Да, кротонский мудрец Сибарису — чужой. Сибариты
даже выспавшись — спят, длят свой пир, если даже и сыты,
на аренах ристалищ спешат лишь унизить врага.
Но исток отчужденья не в этом. И мы — не аскеты.
И у нас друг у друга венки вырывают поэты.
Нам самим непонятно в ученье Его ни фига.
Но! — не брезгуй сим важным словцом, сибаритский обжора! —
но нет жителя в наших местах, от судьи и до вора,
кто бы не был бы тем, кем считает его Пифагор.

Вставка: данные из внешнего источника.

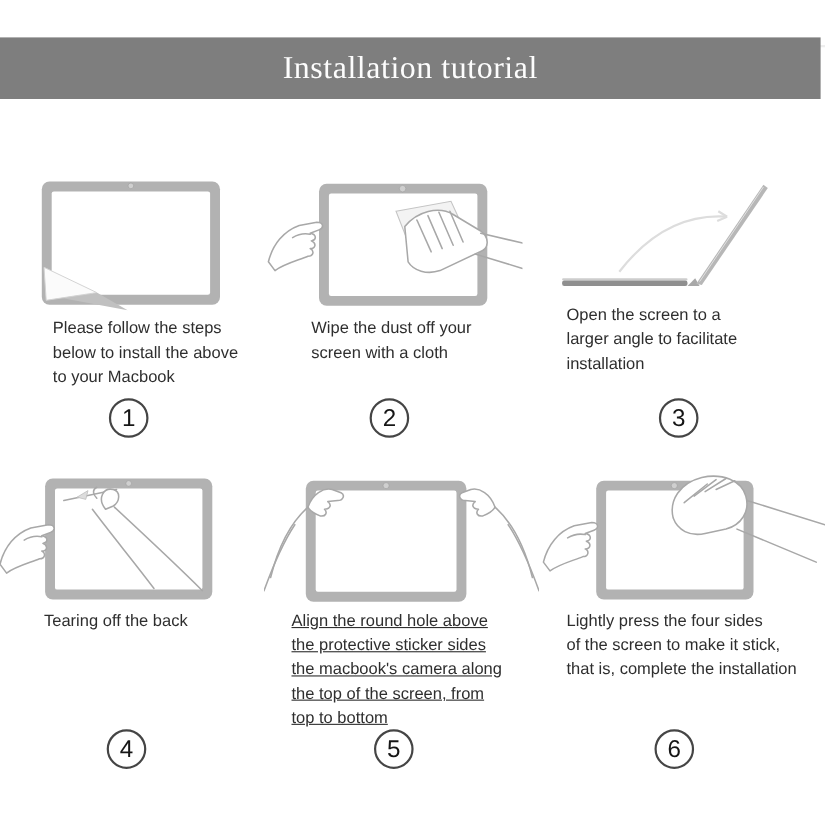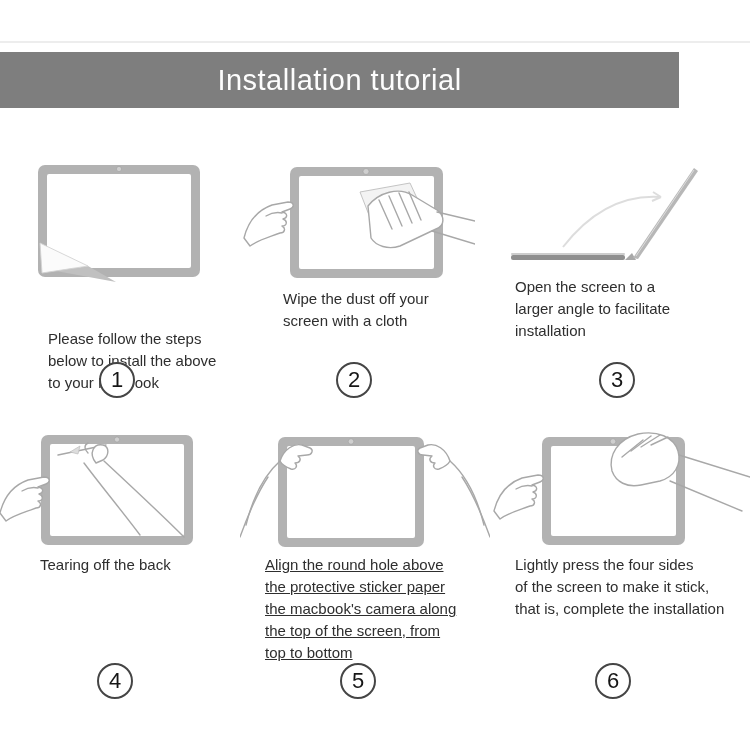"Installation tutorial" .banner { font-family: none -> Liberation Serif, serif; top: 52px -> 34px; width: 679px -> 746px }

Он сказал про меня — я горжусь. Про тебя — ты краснеешь.
Ибо знаем: он прав! Правда выше, чем счастье, и с ней лишь
меж людей — не мычанье, не карканье, а — разговор.
Доедай, сибарит, допивай, запрягай колесницу.
Не мозоль нам глаза… Уж и так, что ни ночка, нам снится,
как врываемся утром на холм, гогоча и сопя,
как глумимся над Храмом, как искры летают над Школой,
как жену Пифагора мы тащим на улицу голой
и кладем под себя.
ВОЗВРАЩЕНИЕ В КОКТЕБЕЛЬ
Маэстро шторм, ты — лабух этих мест.
Литавры и без флейт и без челест
нам предложила первая неделя.
И пляж лежал, бездушный и пустой,
и вяло колыхались на Святой
серебряные тучи Коктебеля…
На лесках билось мокрое белье.
И хрупкое улиткино жилье
хрустело под кроссовками команды.
И были живы тот, и тот, и тот.
И если пряным был, то — от острот
наш пир на нищем камне той веранды…
У возвращений есть и свой резон.
Не ультрафиолет и не озон
влекут сюда того, кто был здесь прежде,
а лишь надежда мертвых обрести:
хоть сном в ночи, хоть ласточкой в горсти —
и сделать шаг к иной, большой надежде.
Скворечник, зимовавший без скворца,
и ныне пуст, как сердце без Творца.
Так страшно, что и это — только фраза..
А шторм совсем такой, как был тогда.
И черная свирепая вода —
вдруг вдребезги, как греческая ваза.
Этот холм — как смотритель говяд в том, библейском, Египте:
пастухи, поголовье отузских коров берегите —
я гляжу, нынче редкость живая корова в Крыму…
Как серебряный ветер играет плотвичной листвою
на какой-нибудь иве, оливе, маслине, раките…
Как зеленая мгла чуть колышет кривую корму…
Нынче Троица. Значит ли это, что мы — под надзором?
Что любой наш прокол в тот же миг обернется позором?
Нет, конечно. Христос не случайно чурался чудес.
Совершал их, конечно, но — нехотя, с грустной улыбкой,
под напором толпы, только чуда взыскующей хором.
Вот ведь и Всемогущий не мог отказать наотрез.
Но разок и другой воскресишь среди воплей «А ну-ка!»,
и возникнет не вера уже, а возникнет наука.
А наука для веры — родня, но — седьмая вода.
Для свободы проверенный опыт — сверхштатный тюремщик,
мы ж у Бога свободны, как эхо беспечного звука:
хочет — множится в скалах, не хочет — умрет без следа.
Может, странный наш нрав, безразмерное русское детство
только плод неуменья наслушаться да наглядеться
и устать от эмпирики, и повзрослеть наконец.
Из разбитых окошек так важно последней лазурью
лишний раз насладиться пред тем, как закату зардеться,
и попробует голос в ветвях соловьиный птенец.